Asistimos a la inauguración de la exposición de Picasso, donde, con pesar, nos vimos obligados a admitir que, perdido todo espíritu heroico y desinteresado, el llamado «arte moderno» no es más que un artículo de primera necesidad para una sociedad burguesa en decadencia. Fuimos al Grand Prix de Longchamp, donde la sorprendente proliferación de sombreros de copa grises y de pantalones grises agitándose nos daba la sensación de estar participando en un funeral de muertos a medias. Finalmente, presenciamos la solemne conmemoración de Claude Debussy, ese hombre de cera con ojos de cuerno, ese salchichón arrugado y barbado que, olvidando que la música más alta y feliz es una música clara, precisa y cristalina, inventó una música llena de corrientes de aire, que al que se queda escuchándola corre el riesgo de pescar una pulmonía doble o, en el mejor de los casos, un clásico resfriado de tres días.

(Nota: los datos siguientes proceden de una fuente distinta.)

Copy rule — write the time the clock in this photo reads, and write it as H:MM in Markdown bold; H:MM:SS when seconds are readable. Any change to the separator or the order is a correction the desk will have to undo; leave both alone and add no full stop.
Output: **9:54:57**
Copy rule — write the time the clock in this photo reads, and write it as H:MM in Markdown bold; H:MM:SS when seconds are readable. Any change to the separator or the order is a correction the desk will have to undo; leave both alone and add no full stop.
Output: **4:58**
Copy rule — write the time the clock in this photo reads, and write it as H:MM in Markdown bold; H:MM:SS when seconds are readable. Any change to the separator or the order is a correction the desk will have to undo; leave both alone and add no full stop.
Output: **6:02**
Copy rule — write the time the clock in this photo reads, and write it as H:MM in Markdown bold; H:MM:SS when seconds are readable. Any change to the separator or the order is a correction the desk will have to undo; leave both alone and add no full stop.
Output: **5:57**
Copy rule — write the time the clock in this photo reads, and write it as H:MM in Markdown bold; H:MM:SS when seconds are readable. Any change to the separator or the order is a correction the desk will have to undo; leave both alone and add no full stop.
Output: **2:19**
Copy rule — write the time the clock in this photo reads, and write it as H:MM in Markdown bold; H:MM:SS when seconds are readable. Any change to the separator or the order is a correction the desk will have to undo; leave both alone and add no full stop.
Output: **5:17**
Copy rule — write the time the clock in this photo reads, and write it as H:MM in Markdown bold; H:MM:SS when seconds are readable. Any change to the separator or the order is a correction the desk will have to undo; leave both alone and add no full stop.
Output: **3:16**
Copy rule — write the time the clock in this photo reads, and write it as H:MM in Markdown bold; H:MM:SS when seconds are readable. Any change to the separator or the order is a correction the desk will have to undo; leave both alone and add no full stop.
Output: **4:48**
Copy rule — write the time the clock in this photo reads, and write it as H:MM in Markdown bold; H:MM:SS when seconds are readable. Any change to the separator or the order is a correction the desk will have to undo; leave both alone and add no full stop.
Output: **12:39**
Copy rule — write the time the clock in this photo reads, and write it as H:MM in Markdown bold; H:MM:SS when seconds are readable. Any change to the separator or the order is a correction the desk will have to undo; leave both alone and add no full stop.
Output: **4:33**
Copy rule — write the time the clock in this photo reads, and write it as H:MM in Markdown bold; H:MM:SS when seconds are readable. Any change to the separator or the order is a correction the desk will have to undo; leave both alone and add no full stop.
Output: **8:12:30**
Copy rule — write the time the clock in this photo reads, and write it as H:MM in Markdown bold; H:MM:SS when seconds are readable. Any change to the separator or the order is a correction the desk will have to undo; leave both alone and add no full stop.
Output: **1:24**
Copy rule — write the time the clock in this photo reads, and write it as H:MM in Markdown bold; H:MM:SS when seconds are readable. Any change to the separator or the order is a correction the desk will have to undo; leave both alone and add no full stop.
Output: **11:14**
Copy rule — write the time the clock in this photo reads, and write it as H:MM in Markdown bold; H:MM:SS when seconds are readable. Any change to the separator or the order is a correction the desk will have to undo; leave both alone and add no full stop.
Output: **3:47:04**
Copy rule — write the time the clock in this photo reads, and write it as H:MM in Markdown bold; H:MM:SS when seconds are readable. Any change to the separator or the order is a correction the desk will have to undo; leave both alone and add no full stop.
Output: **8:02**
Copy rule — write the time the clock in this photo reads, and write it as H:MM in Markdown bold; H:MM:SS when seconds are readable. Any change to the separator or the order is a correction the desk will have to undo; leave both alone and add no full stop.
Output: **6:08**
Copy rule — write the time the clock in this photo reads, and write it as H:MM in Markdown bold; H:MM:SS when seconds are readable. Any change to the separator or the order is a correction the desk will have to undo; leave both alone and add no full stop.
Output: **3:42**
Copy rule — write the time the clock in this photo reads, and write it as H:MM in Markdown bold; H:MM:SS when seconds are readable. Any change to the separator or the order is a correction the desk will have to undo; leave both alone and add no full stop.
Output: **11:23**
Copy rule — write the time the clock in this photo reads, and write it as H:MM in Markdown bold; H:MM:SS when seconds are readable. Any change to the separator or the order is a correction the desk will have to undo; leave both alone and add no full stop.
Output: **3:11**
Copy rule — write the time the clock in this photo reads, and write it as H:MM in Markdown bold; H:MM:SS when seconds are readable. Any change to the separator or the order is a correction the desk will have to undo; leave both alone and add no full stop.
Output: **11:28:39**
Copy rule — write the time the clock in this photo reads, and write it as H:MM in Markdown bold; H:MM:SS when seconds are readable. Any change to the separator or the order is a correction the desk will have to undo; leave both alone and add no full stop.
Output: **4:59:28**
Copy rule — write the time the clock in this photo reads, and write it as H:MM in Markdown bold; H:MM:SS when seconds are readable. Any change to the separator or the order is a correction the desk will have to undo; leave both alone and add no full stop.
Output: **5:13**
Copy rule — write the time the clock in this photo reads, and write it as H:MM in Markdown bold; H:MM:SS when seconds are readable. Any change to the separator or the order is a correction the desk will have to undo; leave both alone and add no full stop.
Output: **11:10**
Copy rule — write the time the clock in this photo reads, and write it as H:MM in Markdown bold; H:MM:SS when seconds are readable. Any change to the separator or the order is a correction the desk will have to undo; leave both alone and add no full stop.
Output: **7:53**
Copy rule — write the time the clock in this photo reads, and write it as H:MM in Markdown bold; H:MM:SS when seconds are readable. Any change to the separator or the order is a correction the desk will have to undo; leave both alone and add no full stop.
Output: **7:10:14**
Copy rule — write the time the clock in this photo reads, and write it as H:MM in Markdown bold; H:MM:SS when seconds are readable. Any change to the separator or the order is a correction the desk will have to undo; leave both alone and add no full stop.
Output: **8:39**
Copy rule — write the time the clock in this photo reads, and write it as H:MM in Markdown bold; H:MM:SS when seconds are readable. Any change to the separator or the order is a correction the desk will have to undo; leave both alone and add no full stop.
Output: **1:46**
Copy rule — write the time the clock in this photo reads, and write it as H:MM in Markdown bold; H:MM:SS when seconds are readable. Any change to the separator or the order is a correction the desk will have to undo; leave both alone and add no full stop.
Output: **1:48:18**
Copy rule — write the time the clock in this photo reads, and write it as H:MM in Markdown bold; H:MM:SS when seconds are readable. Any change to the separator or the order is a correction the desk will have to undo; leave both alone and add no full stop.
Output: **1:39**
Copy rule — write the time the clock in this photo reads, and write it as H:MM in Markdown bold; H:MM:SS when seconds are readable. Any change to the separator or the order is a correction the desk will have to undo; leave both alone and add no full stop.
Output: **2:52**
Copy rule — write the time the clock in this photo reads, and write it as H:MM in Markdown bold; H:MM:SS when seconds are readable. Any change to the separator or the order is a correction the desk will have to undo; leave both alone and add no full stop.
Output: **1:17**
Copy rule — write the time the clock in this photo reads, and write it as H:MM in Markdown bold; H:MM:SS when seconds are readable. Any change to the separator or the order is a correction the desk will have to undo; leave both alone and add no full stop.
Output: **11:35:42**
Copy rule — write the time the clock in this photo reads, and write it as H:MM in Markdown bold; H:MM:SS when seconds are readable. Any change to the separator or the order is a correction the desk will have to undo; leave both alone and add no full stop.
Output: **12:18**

En todas estas manifestaciones reconocimos con horror algo forzado y, además, anacrónico, fuera de moda, que nos dejó una triste melancolía de flores marchitas, velas apagadas y platos vacíos tras una comida terminada.
En resumen, la gran temporada de París de 1932 nos causó ese mismo efecto, entre ridículo y lastimoso, que el «ridículo» siglo XIX, con su estilo art nouveau, sus barbas y sus bombines, provoca en los parisinos à la page.
Ahora bien, mirarse al espejo y verse anticipadamente en estado de cadáver, mientras se sabe que aún se posee una sólida anatomía cubierta de buenos músculos y carne firme, es un espectáculo tan lamentable como desalentador.